Tour à tour comte de Maupas, vicomte Drouet d'Erlon, comte de Motteville, comte de Bonneville2, élégant, beau joueur, faisant la mode, il parcourt les plages et les villes d'eaux: Biarritz, Aix-les-Bains, Luchon, perdant au cercle jusqu'à dix mille francs dans sa soirée, entouré de jolies femmes qui se disputent ses sourires; car cet escroc émérite est doublé d'un séducteur. Au régiment, il avait fait la conquête, platonique heureusement, de la fille de son colonel!… Connaissez-vous le «type» maintenant?
Eh bien, c'est cet homme que Joseph Rouletabille allait combattre!
Je crus bien, ce soir-là, avoir suffisamment édifié Mrs. Edith sur la personnalité du célèbre bandit. Elle m'écoutait dans un silence qui finit par m'impressionner et alors, me penchant sur elle, je m'aperçus qu'elle dormait. Cette attitude aurait pu ne point me donner une grande idée de cette petite personne. Mais, comme elle me permit de la contempler à loisir, il en résulta au contraire pour moi des sentiments que je voulus plus tard en vain chasser de mon coeur.
La nuit se passa sans surprise. Quand le jour arriva, je le saluai avec un grand soupir de soulagement. Tout de même Rouletabille ne me permit de m'aller coucher qu'à huit heures du matin quand il eut réglé son service de jour. Il était déjà au milieu des ouvriers qu'il avait fait venir et qui travaillaient activement à la réparation de la brèche de la tour B. Les travaux furent menés si judicieusement et si promptement que le château fort d'Hercule se trouva le soir même aussi hermétiquement clos dans la nature, avec toutes ses enceintes, qu'il l'est linéairement parlant sur le papier.
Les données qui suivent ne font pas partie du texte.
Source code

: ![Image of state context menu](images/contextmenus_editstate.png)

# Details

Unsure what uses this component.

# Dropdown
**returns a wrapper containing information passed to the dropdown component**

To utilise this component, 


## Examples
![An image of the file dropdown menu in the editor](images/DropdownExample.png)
Assis sur un gros moellon, ce matin-là, Rouletabille commençait déjà à dessiner sur son calepin le plan que j'ai soumis au lecteur, et il me disait, cependant que, fatigué de ma nuit, je faisais des efforts ridicules pour ne point fermer les yeux:
«Voyez-vous, Sainclair! Les imbéciles vont croire que je me fortifie pour me défendre. Eh bien, ce n'est là qu'une pauvre partie de la vérité: car je me fortifie surtout pour raisonner. Et, si je bouche des brèches, c'est moins pour que Larsan ne puisse s'y introduire que pour épargner à ma raison l'occasion d'une «fuite»! Par exemple, je ne pourrais raisonner dans une forêt! Comment voulez-vous raisonner dans une forêt? La raison fuit de toutes parts, dans une forêt! Mais dans un château fort bien clos! Mon ami, c'est comme dans un coffre-fort bien fermé: si vous êtes dedans, et que vous ne soyez point fou, il faut bien que votre raison s'y retrouve!
– Oui, oui! répétai-je en branlant la tête, il faut bien que votre raison s'y retrouve!…
– Eh bien, là-dessus, me fit-il, allez vous coucher, mon ami, car vous dormez tout debout.